* _SUPPLIED PASSAGE_
===

NRCS has not yet finished the scoring process for the 2012 sign-up and hence we cannot yet make the 2012 version of our chart available at this time. We will, however, post that chart on our website (www.sustainableagriculture.net) just as soon as NRCS makes the numbers available.
Transparency Improvements
As mentioned above, the CSP Conservation Measurement Tool (CMT) is filled out by each applicant and is used to determine program eligibility, environmental benefits ranking, and CSP payment amounts. The CMT covers both active management of existing conservation acticities on a farm as well as new enhancement and practice adoption.
Importantly, NRCS also made a number of changes for 2012 to the way the Conservation Measurement Tool works. The CMT will now display performance points in real time to allow producers to see the effects of their responses to questions and choices in the CMT on their score. Producers will be able to perform “what-if” analysis as they fill out the CMT. The tool will now also break down the applicants’ total ranking score to allow the participant to understand how past performance has impacted their ranking and where improvement is necessary. We commend NRCS for taking these important steps to increase the transparency and accessibility of the CMT.

===

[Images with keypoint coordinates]
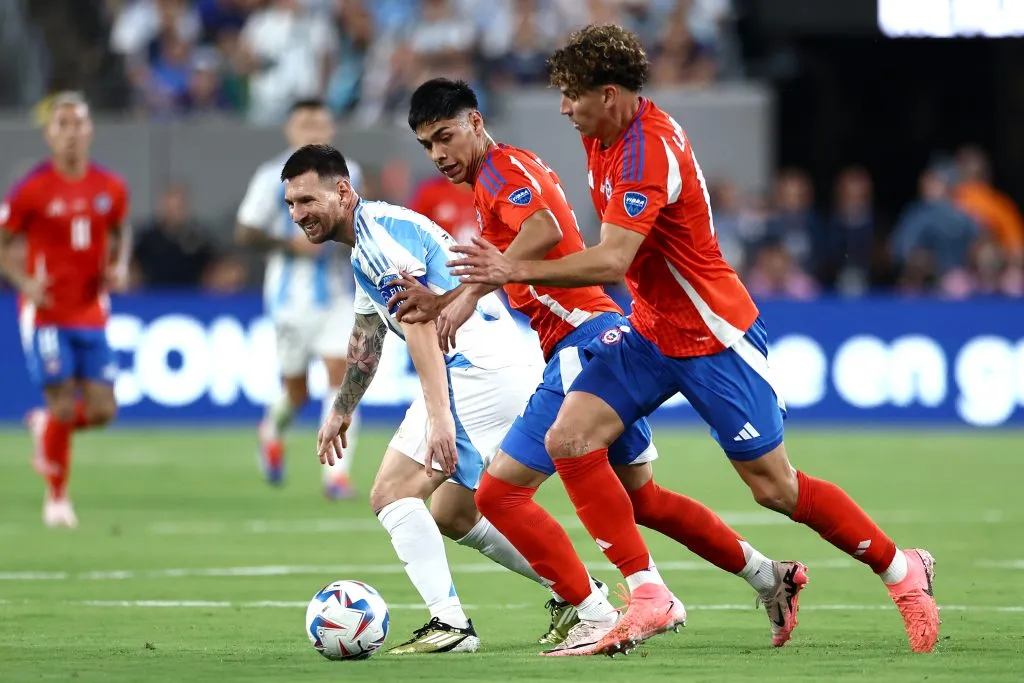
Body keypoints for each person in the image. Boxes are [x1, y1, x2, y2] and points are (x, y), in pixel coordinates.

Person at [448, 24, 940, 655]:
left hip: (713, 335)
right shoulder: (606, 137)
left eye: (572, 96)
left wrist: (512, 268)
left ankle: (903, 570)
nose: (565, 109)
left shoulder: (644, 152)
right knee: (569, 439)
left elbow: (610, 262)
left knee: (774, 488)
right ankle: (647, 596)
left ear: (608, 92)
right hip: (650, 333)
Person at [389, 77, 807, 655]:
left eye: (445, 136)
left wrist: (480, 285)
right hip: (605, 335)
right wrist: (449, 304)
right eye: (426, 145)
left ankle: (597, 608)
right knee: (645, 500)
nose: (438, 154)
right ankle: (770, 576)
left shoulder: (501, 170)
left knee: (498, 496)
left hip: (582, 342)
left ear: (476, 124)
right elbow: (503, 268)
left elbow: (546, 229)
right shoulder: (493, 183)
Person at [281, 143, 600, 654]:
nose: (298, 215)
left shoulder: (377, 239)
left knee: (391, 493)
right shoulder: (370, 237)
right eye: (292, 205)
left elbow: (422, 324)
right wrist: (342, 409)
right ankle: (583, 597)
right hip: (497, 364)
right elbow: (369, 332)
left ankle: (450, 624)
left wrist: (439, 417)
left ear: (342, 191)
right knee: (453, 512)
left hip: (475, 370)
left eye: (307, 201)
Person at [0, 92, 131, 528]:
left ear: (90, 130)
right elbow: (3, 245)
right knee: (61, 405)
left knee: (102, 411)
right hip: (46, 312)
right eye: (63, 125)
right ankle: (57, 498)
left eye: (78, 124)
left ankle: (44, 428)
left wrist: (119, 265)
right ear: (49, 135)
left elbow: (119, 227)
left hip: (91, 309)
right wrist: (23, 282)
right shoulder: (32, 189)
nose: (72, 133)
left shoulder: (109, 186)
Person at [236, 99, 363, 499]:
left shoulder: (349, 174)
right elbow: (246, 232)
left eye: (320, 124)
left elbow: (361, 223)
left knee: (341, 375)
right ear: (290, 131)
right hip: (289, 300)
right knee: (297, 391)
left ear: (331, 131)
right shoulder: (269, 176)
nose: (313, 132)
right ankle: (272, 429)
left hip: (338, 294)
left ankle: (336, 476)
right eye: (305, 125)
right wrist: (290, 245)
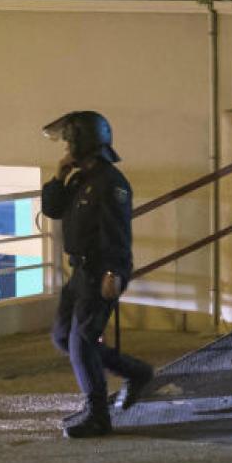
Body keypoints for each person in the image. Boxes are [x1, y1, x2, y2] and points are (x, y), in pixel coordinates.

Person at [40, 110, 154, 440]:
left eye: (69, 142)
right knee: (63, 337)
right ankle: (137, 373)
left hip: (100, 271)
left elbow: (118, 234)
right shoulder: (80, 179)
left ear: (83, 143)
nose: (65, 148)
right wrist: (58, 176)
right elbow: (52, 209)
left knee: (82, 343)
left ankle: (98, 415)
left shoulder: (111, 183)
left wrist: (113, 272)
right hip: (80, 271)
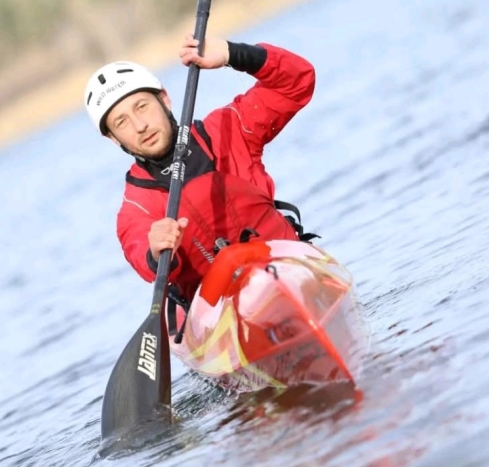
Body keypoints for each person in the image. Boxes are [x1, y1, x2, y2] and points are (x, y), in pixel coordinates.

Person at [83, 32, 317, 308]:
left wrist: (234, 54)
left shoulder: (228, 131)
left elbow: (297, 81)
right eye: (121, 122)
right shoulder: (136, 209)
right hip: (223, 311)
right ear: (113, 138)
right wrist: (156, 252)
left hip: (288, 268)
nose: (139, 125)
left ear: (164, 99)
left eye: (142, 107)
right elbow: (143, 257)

===

* _EXERCISE INSTRUCTIONS_
A - According to the passage on the Conservation Measurement Tool, what will the tool now display in real time?
B - From the passage on the Conservation Measurement Tool, extract the part that opens with the words containing "NRCS has not" and closes with "and practice adoption.".

* _SOLUTIONS TO THE TASKS_
A - Performance points.

B -
NRCS has not yet finished the scoring process for the 2012 sign-up and hence we cannot yet make the 2012 version of our chart available at this time. We will, however, post that chart on our website (www.sustainableagriculture.net) just as soon as NRCS makes the numbers available.
Transparency Improvements
As mentioned above, the CSP Conservation Measurement Tool (CMT) is filled out by each applicant and is used to determine program eligibility, environmental benefits ranking, and CSP payment amounts. The CMT covers both active management of existing conservation acticities on a farm as well as new enhancement and practice adoption.